Starting in August 2021, Greer served as the Green liasion in the Bute House Agreement to the SNP and Scottish Government, meeting with the then Deputy First Minister of Scotland John Swinney fortnightly, to coordinate policy priorities and parliamentary strategy. While not a formal coalition, the arrangement became the first time in both British and Scottish politics for any Green party to serve ministerial positions, with Co-leaders, Lorna Slater and Patrick Harvie both becoming junior ministers in Nicola Sturgeon's cabinet.

In 2022, Greer published FOI requests revealing that families in Scotland owed over £1 million in unpaid school meal bills. Following his campaign, the Scottish Government committed approximately £3 million in late 2023 to clear public school meal debts.

Greer opposed the appointment of Kate Forbes as Deputy First Minister of Scotland due to her conservative stance on LGBT rights.

In the 2026 Scottish Parliament election, Greer was re-elected with 41,372 votes (12.4%) as an additional member for the West Scotland region, alongside Reform UK's Scottish leader Malcolm Offord, as well as fellow Green, Cara McKee.

===Scottish Green co-leadership ===
In July 2025, Greer announced he was running for Co-leadership of the Scottish Greens.
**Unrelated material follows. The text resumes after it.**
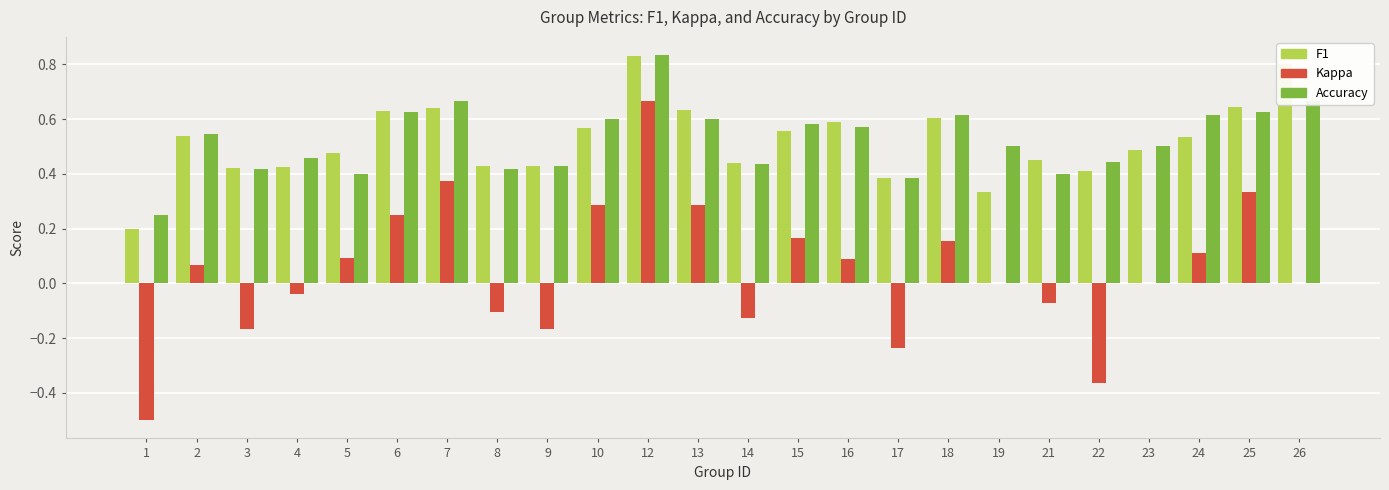

What is the sum of all Kappa values?

1.1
On 29 August 2025, the party announced that Greer had won the leadership contest, along with his fellow MSP Gillian Mackay.

== Personal life ==
In 2019, Greer was criticised for a tweet he posted when he was attending Bearsden Academy, in June 2012 which read "I'm not exaggerating when I say nothing would thrill me more than for Buckingham Palace to burn to the ground."

Greer is gay and a member of the Church of Scotland.